The rural economy is starting to shrink due to recession fears and other economic tensions, bankers said in a June survey.
For the first time in almost two years, the overall reading in the
Rural Mainstreet Index fell below growth-neutral to 49.8%, its lowest level since September 2020, and down from May's 57.7.
“Much like the nation, the growth in the Rural Mainstreet economy is slowing,” said survey author Ernie Goss, a professor at Creighton University's College of Business in Omaha, Nebraska. “Supply chain disruptions from transportation bottlenecks and labor shortages continue to constrain growth.”
In the monthly survey of community bank presidents and CEOs in 10 states, the index ranges from 0 to 100, with a reading of 50.0 representing growth-neutral.
This month, bankers were asked about the likelihood of a recession within the next 12 months. More than 90% rated the probability at above 50%, while 7% indicated that it was below 50%.
The business confidence index, bankers’ expectations for the economy six months out, fell to 33.9, its lowest level since May 2020. Surging prices and recession fears resulted in the outlook’s lowest back-to-back readings since the beginning of the pandemic in April and May 2020.
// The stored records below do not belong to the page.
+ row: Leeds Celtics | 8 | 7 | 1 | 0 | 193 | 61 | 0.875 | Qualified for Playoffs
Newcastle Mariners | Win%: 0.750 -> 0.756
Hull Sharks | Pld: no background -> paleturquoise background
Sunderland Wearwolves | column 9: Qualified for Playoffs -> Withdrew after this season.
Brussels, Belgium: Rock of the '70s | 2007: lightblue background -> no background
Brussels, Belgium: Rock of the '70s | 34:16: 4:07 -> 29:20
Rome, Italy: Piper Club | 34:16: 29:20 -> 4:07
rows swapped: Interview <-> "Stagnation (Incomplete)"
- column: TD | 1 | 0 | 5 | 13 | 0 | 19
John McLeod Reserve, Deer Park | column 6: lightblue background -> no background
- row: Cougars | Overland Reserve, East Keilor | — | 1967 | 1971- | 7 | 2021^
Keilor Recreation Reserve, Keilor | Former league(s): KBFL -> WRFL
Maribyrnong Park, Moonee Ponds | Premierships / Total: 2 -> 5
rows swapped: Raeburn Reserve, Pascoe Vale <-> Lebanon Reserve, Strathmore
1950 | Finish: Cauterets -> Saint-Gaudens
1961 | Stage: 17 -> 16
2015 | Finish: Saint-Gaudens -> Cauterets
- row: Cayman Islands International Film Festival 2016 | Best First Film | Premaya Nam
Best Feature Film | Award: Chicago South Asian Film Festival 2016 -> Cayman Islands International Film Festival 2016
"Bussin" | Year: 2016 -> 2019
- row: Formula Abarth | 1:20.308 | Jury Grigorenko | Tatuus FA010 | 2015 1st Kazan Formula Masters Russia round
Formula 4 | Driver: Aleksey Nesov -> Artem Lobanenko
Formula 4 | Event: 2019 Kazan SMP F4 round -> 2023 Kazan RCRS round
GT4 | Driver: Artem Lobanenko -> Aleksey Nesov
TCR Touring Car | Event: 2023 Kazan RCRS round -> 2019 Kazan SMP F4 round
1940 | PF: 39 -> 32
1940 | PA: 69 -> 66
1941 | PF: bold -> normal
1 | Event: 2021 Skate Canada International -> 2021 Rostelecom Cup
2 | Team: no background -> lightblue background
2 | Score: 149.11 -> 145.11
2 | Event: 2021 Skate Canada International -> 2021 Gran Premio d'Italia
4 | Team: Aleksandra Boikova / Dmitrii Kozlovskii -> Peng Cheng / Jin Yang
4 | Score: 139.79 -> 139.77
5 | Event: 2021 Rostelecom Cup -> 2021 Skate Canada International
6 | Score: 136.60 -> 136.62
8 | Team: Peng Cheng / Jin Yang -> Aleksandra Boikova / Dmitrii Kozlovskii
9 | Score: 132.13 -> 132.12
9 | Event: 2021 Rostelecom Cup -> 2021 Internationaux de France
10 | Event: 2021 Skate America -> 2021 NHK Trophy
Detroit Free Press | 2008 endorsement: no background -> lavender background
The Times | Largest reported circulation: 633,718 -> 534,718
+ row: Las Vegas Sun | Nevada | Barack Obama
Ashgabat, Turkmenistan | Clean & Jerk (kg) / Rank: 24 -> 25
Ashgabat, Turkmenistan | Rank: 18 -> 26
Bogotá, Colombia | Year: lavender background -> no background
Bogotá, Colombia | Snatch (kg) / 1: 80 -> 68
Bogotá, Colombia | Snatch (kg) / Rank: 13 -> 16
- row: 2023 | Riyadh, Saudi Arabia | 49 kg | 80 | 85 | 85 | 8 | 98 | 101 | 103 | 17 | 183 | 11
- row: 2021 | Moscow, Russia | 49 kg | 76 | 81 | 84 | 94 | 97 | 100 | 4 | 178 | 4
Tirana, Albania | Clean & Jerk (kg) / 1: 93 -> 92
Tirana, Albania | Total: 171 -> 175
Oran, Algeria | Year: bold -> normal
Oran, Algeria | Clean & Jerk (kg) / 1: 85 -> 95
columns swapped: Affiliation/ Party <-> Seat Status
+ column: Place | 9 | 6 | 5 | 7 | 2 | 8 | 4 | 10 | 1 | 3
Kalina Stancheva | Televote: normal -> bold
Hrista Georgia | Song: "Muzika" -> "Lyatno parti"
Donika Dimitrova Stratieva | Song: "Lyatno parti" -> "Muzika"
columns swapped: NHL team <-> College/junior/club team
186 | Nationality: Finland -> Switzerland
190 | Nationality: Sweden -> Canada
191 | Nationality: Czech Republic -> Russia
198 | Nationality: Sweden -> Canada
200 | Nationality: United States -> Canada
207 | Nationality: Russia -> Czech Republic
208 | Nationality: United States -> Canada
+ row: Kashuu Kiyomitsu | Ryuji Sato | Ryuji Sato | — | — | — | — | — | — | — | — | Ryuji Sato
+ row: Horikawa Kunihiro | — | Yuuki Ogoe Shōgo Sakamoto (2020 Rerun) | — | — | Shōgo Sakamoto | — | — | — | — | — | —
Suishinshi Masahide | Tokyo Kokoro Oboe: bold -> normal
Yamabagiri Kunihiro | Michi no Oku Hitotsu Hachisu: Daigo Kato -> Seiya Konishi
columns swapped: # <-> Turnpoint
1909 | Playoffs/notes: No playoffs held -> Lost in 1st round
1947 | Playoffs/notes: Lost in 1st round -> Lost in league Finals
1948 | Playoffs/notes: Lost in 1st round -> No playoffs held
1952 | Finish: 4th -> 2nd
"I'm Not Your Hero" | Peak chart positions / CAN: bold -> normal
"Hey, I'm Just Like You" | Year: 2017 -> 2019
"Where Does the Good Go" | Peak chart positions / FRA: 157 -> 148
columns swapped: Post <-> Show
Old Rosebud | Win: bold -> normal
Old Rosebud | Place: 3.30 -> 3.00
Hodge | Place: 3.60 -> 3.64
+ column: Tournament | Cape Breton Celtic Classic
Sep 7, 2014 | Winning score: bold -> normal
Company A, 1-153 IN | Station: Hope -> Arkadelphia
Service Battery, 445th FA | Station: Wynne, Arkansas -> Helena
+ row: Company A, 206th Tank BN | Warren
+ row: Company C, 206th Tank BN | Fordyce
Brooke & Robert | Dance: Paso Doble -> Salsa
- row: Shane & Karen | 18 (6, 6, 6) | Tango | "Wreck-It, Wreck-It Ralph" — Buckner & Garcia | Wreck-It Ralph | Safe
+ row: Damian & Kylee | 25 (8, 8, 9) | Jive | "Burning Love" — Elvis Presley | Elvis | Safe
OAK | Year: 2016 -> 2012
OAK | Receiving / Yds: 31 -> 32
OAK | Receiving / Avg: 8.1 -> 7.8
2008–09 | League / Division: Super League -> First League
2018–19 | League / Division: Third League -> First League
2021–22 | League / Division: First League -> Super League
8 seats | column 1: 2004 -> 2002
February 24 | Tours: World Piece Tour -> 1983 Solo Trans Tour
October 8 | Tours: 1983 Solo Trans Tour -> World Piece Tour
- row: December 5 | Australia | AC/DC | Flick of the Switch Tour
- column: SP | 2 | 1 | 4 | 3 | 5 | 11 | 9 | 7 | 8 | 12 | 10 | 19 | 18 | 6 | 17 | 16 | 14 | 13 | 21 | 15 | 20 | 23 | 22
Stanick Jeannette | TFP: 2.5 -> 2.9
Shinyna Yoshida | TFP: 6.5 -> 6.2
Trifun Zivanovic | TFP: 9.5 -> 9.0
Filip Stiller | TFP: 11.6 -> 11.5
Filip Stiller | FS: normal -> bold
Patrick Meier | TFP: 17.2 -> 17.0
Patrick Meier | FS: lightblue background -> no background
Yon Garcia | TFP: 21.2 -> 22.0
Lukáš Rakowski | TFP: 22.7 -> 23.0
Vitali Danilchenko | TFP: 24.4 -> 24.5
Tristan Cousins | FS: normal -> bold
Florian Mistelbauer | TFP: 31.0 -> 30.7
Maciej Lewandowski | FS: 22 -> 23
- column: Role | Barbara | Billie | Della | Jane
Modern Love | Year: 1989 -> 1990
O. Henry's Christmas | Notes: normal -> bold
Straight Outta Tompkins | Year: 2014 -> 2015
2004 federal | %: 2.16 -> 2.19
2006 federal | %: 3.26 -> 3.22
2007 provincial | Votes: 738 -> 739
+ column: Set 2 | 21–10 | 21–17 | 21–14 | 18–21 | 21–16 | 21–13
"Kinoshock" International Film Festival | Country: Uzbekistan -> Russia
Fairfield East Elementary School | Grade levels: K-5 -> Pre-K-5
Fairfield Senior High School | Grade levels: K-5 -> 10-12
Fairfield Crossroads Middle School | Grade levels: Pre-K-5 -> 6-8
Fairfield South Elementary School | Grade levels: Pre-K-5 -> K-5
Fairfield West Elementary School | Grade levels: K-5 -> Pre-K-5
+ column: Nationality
Inflation and other economic pressures are causing more farmers to borrow to cover higher costs for energy, fertilizer and other expenses. This month, the loan volume index rose to 78.5, its highest reading since May 2019.
For the 21st straight month, the farm and ranchland prices continue to be above growth-neutral. This month, the price index rose to 76.8 from 72.0 in May.
“Over the past several months, the Creighton survey has registered the most consistent and strongest growth in farmland prices since the survey was launched in 2006,” it said.
The home-sales index dropped to a solid 55.4 from May’s 61.5. The retail-sales index for June sank to 48.2 from May’s growth-neutral 50.0.
“Rising energy prices and higher interest rates reduced home and retail sales on Rural Mainstreet,” said Goss.